Write virtual references to Icechunk #1

TomNicholas · 2024-09-27T23:48:39Z

I think this is vaguely along the right lines? But I'm getting a bit confused by whether I'm supposed to manually create the zarr Arrays and Groups. (Also I'm completely unfamiliar with async code so not sure I'm doing that right either.)

rabernat · 2024-09-28T14:40:07Z

This raises a good question: do we want to expose a sync interface for setting virtual refs? Otherwise virtualizarr will either have to

Go full async
Make its own sync / async bridge

TomNicholas · 2024-09-28T15:46:37Z

virtualizarr will either have to

Go full async

Why would virtualizarr want to provide an async interface to users (which is presumably what you mean by "go full async")? The whole point of virtualizarr is to make manipulation of virtual references to datasets as simple as manipulation of in-memory data, by copying/re-using xarray's API. Xarray's API is not async, so virtualizarr's should not be either.

do we want to expose a sync interface for setting virtual refs?

You don't need to I don't think, because virtualizarr can reasonably use the async interface of icechunk to set virtual references for many groups/variables concurrently.

Make its own sync / async bridge

If I understand async/await correctly I would achieve the above by using asyncio.run in virtualizarr's to_icechunk, where I'm running an async function that awaits the setting of virtual references for each variable (i.e. it awaits icechunk's async set_virtual_refs).

rabernat · 2024-09-30T19:16:16Z

If I understand async/await correctly I would achieve the above by using asyncio.run in virtualizarr's to_icechunk, where I'm running an async function that awaits the setting of virtual references for each variable (i.e. it awaits icechunk's async set_virtual_refs).

Welcome to the async rabbit hole! 🐰 That sounds reasonable, but it it will not work if your user happens to be calling VirtualiZarr from within an existing async event loop. Like in a jupyter notebook. 🙃

This is why both Zarr and fsspec have this gnarly code to allow you to safely call async functions: https://github.com/zarr-developers/zarr-python/blob/v3/src/zarr/core/sync.py

virtualizarr/writers/icechunk.py

mpiannucci · 2024-10-01T00:26:08Z

virtualizarr/writers/icechunk.py

+    store,
+    group,
+):
+    await asyncio.gather(


Looks like the right approach to me. its work stealing not parallel so remember that to keep perf expecations in check

virtualizarr/writers/icechunk.py

mpiannucci · 2024-10-01T00:36:29Z

virtualizarr/writers/icechunk.py

+        ],
+        op_flags=[["readonly"]] * 3,
+    )
+    for path, offset, length in it:


This works, but it will set them in serial. You can do this in parallel, creating the tasks with asyncio.ensure_future instead of calling await. Then you just gather them as you do above into a single future to return out to await later, or you can await the gathered future in the function, depending on the level of concurrency you desire

Interesting, but wouldn't it be better for this iteration to just happen on the icechunk end instead? That would both simplify this code and presumably be more efficient overall.
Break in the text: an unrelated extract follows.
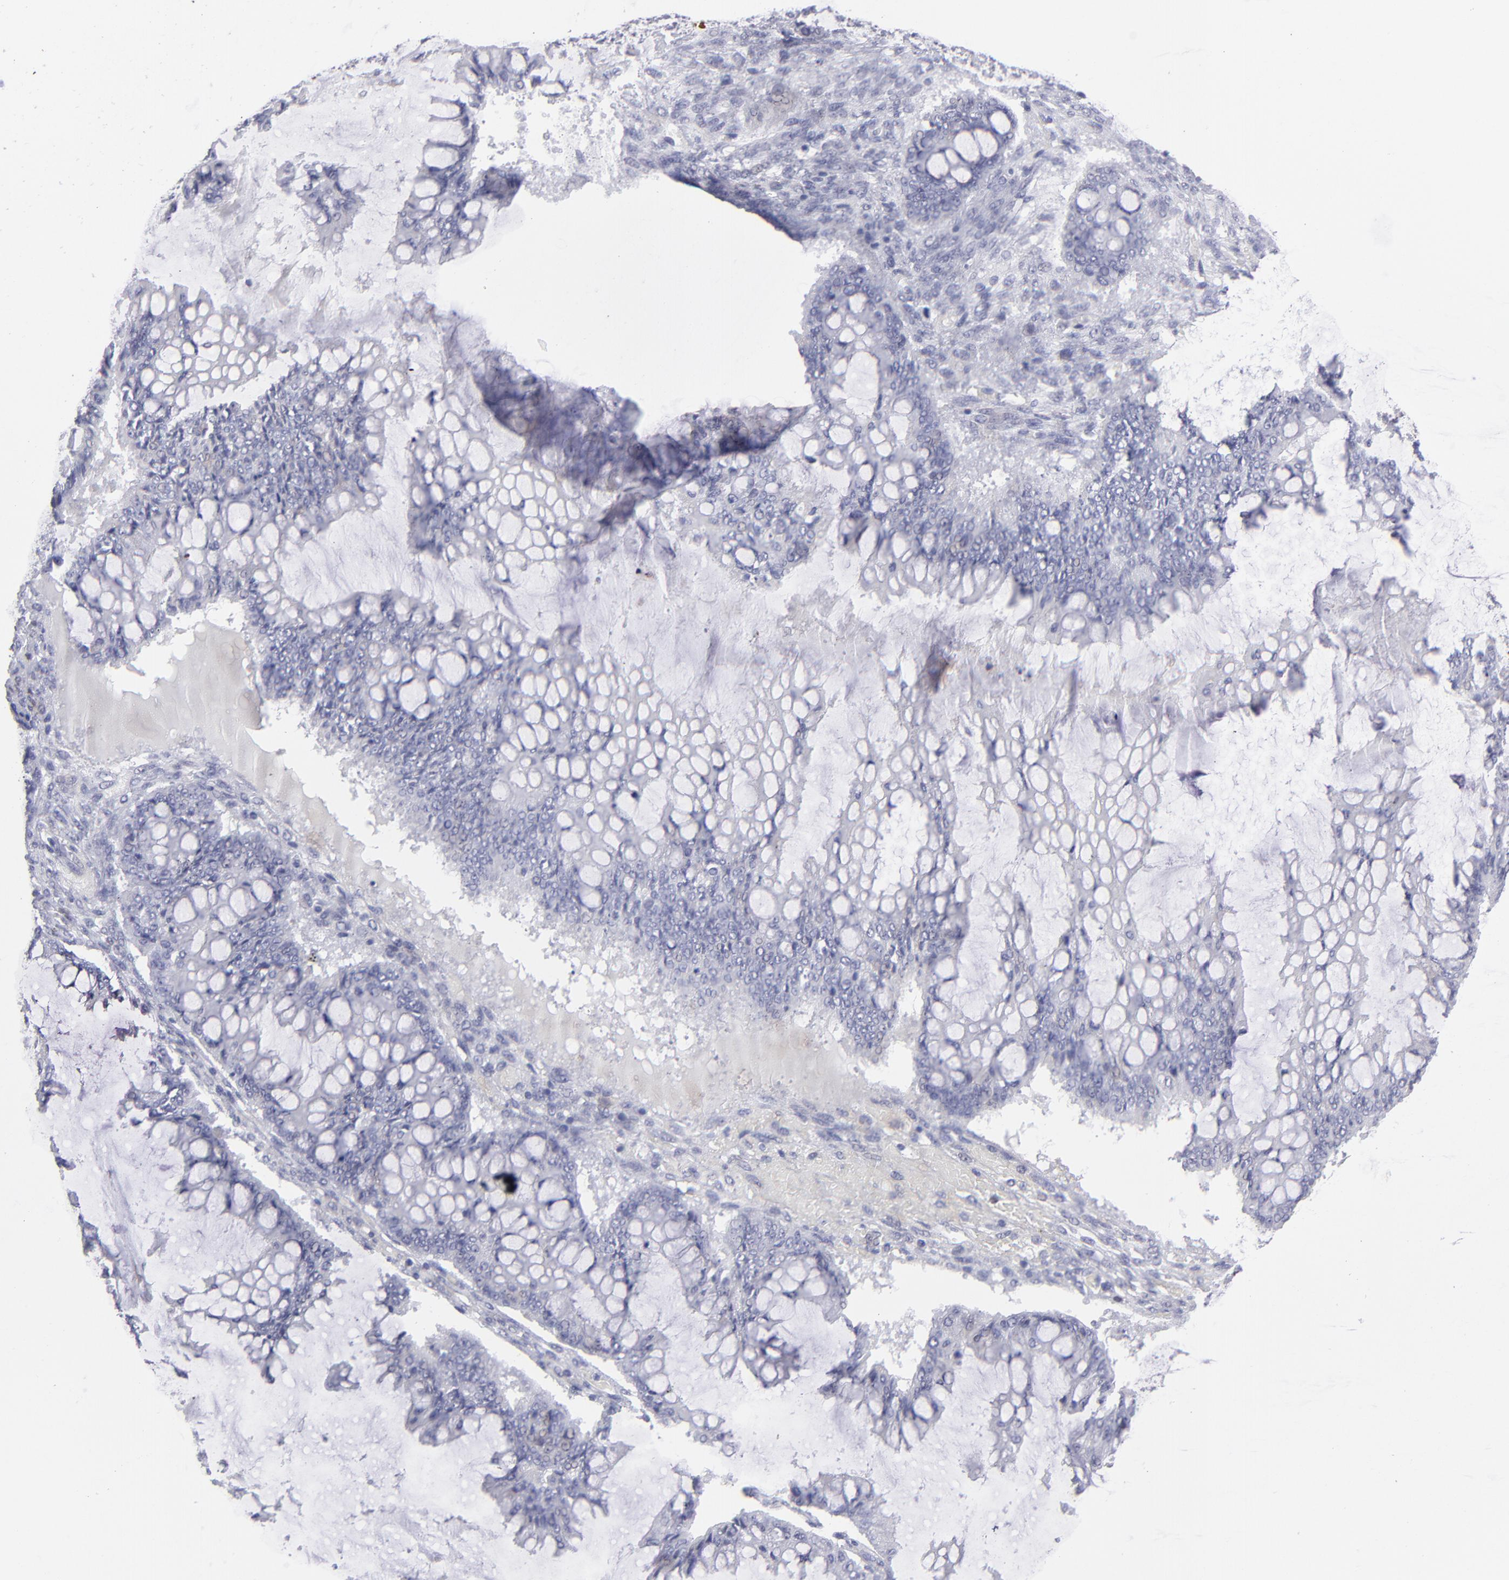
{"staining": {"intensity": "negative", "quantity": "none", "location": "none"}, "tissue": "ovarian cancer", "cell_type": "Tumor cells", "image_type": "cancer", "snomed": [{"axis": "morphology", "description": "Cystadenocarcinoma, mucinous, NOS"}, {"axis": "topography", "description": "Ovary"}], "caption": "Tumor cells show no significant protein positivity in ovarian mucinous cystadenocarcinoma. (Stains: DAB immunohistochemistry with hematoxylin counter stain, Microscopy: brightfield microscopy at high magnification).", "gene": "ALDOB", "patient": {"sex": "female", "age": 73}}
e.g. can icechunk expose a method for setting the virtual refs of an entire array at once like

async def set_array_as_virtual_refs( self, key_prefix: str, paths: np.ndarray[Any, np.dtypes.StringDType], offsets: np.ndarray[Any, np.dtype[np.uint64]], lengths: np.ndarray[Any, np.dtype[np.uint64]], ): ...

then do the loop over the chunks in rust? Or do you think that's departing from the zarr-like abstraction that icechunk presents?

On a technical level supporting this on the rust side would be fast, but i am worried about a little about departure from being a Zarr store first and foremost and leaking the abstraction. This would most likely require a new dependency on the numpy rust bindings to be efficient enough to make a difference.

@rabernat also mentioned the possibility of adding another package specifically to make icechunk/virtualizarr more efficient which is possible as another option if we dont want to put it in main python bindings.

I think in the short term, lets focus on getting it to work as is and leave this as future optimization after we have some idea of the real world performance? Adding bulk will not be as hard as rounding out all the initial support things IMO

I am a little worried about departure from being a Zarr store

require a new dependency on the numpy rust bindings

This is reasonable, but the alternative requires me to iterate in python over many millions of elements of numpy arrays, and send every single one off to icechunk as a separate async request. That seems unnecessary gymnastics when we already have all the elements arranged very neatly in-memory.

another package specifically to make icechunk/virtualizarr more efficient

Seems kinda over-complicated, but could definitely solve the problem.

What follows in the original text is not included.